Terminating an electricity contract in time
Today, terminating electricity contracts is a lot easier, in no small part to Ofgem encouraging business electricity suppliers to make it easier – and clearer – for a business to switch providers.
Now, rather than rolling you onto a new contract, business electricity suppliers will usually put your business on a variable rate contract. It will be at a higher rate, but you can typically leave with 30 days’ notice.
Unless you’re happy paying more, it’s still a good idea to know how to terminate an electricity contract in good time to ensure a smooth change of supplier, especially as some electricity suppliers will still roll you on to another contract if they don’t hear from you within 30 days from the end of your contract.
When you do switch, your new electricity provider should take care of pretty much everything. You’ll probably just need to give them a few details to process your switch and new supply.
Can I cancel while in contract?
Before accepting a contract, you should make sure you’re happy with the deal and take the time to read the full terms and conditions before committing, as once you’ve signed, there’s usually no cooling-off period.
If you can cancel or switch business electricity suppliers mid-contract, there’ll likely be a penalty, unless your business moves or goes under. Alternatively, if you feel like you’ve been mis-sold a contract, there are steps you can take.

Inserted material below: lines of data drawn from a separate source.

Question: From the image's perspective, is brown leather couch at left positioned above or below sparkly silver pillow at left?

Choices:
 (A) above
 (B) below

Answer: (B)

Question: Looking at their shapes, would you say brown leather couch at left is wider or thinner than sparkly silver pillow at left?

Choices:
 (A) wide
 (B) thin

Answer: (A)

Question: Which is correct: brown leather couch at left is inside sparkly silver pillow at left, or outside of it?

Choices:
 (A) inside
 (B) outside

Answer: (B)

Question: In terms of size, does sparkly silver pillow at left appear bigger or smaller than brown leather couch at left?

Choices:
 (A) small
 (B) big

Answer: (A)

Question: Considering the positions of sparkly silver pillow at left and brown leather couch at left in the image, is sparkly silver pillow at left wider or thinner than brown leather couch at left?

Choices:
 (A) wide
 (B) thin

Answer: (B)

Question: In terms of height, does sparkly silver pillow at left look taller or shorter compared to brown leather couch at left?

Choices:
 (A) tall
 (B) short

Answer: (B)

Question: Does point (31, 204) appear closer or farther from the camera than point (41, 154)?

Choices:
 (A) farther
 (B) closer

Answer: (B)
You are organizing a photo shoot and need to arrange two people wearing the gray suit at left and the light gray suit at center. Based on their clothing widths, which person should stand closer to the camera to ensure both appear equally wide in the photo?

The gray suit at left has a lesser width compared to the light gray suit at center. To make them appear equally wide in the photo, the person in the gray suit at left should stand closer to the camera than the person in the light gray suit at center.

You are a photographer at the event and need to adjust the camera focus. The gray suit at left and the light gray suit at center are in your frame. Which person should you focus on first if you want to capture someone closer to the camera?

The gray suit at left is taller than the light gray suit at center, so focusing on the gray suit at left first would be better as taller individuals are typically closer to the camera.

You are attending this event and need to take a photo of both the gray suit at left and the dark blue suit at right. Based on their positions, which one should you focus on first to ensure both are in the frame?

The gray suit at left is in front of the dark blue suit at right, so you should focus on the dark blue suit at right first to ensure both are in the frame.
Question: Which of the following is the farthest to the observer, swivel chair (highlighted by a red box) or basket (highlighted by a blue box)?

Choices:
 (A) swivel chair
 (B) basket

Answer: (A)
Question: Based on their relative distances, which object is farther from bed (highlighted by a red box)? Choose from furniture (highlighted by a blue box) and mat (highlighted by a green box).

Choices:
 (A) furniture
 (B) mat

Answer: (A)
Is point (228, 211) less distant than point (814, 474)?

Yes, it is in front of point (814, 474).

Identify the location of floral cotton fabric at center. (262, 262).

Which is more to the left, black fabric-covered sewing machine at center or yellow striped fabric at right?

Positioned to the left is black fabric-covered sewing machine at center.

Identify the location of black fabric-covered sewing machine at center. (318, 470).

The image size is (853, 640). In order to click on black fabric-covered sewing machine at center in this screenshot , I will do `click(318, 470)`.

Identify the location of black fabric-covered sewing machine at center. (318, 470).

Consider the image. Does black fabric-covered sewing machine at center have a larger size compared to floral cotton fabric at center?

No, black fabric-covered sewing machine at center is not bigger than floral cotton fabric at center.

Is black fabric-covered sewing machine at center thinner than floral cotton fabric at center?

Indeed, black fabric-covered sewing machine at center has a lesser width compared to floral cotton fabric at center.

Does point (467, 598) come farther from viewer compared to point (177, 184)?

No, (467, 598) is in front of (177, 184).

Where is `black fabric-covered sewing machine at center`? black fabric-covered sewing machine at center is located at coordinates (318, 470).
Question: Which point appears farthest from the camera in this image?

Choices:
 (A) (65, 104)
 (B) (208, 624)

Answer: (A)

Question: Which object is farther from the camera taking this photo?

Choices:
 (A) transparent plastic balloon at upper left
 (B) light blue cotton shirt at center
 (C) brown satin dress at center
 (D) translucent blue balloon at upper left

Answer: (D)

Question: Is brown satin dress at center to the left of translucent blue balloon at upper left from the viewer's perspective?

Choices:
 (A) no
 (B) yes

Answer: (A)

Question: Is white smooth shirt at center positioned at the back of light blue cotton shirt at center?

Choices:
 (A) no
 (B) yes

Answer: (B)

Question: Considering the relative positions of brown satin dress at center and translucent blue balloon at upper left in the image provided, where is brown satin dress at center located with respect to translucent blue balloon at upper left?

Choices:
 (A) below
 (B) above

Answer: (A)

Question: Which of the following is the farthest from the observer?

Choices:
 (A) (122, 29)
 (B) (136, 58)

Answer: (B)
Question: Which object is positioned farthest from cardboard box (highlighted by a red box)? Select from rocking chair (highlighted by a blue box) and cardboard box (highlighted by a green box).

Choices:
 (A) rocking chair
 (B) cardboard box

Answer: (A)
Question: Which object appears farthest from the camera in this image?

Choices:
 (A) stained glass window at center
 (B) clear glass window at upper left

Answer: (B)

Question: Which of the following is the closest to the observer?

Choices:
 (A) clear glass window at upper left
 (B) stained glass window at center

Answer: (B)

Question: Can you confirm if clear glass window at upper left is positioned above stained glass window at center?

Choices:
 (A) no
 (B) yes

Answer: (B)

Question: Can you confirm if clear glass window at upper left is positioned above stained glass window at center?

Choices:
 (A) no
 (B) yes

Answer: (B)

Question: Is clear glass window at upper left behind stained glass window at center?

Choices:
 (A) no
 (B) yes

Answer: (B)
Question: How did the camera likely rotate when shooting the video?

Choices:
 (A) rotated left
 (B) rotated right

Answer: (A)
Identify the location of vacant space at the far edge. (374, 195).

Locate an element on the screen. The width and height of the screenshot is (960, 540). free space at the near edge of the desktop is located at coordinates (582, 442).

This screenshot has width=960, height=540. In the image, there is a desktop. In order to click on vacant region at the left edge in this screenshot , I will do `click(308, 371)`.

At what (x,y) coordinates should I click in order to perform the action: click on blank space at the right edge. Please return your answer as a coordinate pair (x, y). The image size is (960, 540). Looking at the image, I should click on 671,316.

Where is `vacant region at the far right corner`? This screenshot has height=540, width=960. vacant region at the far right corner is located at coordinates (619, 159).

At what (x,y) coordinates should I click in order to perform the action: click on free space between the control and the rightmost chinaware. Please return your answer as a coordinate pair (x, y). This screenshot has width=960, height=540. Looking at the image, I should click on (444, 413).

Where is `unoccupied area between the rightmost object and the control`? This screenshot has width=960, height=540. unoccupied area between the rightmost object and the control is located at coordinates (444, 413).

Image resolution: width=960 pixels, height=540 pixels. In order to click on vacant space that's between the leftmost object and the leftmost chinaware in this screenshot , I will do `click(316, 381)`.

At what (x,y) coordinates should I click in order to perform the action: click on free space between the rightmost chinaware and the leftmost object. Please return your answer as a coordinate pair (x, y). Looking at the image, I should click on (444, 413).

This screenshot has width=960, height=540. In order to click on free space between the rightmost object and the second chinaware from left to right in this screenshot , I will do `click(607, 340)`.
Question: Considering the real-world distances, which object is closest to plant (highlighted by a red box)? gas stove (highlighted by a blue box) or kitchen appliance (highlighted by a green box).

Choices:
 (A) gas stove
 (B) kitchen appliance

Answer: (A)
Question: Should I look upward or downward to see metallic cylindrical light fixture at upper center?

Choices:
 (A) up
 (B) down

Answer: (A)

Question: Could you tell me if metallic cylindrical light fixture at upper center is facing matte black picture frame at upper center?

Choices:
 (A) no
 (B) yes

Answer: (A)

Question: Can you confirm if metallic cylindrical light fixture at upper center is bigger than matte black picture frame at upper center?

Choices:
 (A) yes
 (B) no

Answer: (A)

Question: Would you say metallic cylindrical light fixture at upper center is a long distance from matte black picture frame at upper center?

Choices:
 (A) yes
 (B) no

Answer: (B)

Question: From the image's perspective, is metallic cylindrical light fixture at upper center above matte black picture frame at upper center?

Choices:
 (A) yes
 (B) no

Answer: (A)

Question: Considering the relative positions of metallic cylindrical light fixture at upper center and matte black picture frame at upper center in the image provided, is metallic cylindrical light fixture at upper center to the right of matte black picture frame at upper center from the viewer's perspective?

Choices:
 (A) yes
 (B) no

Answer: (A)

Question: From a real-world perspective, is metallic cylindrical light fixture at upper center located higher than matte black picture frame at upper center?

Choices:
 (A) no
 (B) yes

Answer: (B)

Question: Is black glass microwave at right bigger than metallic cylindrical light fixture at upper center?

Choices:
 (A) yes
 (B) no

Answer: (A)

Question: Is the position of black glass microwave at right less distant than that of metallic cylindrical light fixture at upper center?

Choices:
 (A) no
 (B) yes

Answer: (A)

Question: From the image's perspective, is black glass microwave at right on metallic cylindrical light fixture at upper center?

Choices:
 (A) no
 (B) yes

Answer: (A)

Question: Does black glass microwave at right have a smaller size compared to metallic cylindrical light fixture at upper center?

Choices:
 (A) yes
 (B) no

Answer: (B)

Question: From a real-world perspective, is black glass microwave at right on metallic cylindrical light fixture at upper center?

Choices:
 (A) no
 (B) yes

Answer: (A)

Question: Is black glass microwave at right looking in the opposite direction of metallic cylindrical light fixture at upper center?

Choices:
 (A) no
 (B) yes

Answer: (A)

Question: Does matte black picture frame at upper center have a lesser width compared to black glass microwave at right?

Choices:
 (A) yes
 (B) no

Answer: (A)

A business electricity price comparison is the best and most assured way of finding the cheapest electricity tariff for your business. But remember, the cheapest business electricity supplier isn’t necessarily the best electricity supplier for your business. Some suppliers offer a lot more than a low price.
That’s why Expert Comparison provides comprehensive business guides – so that you can weigh up all the options and factors before making a decision – one that you could be tied into for quite some time.
Reducing business electricity costs
Ultimately, regardless of what supplier you business electricity comparison promotes as the best fit for your company, the more electricity you use, the more expensive your bills will be.
As well as comparing business electricity providers, a key step in lower your costs should be to reduce the amount of electricity your business uses.
- Switch off lights if not in use or install motion sensor lights
- Upgrade to more energy efficient equipment
- Improve insulation
- Maximise the amount of natural light
- Switch off computers rather than putting them in sleep mode
- Use CFL & LED bulbs
Remember, any upfront costs you incur can probably be recouped over time from the savings you make.
Business electricity: regulations and guidelines
The Electricity at Work Regulations 1989 contain guidelines you must adhere to in order to pass legal requirements. It covers a range of areas, including acceptable standards of equipment, means of protection from excess current, and procedures to safely shut of electricity if businesses should need to.
The Electricity Safety, Quality and Continuity Regulations, 2002 stipulate how you should safeguard employees and the general public from dangers associated with your electricity. The document covers precautions against supply failure, heights of overhead cabling, regulations about the safety of wiring, and lots of other useful information.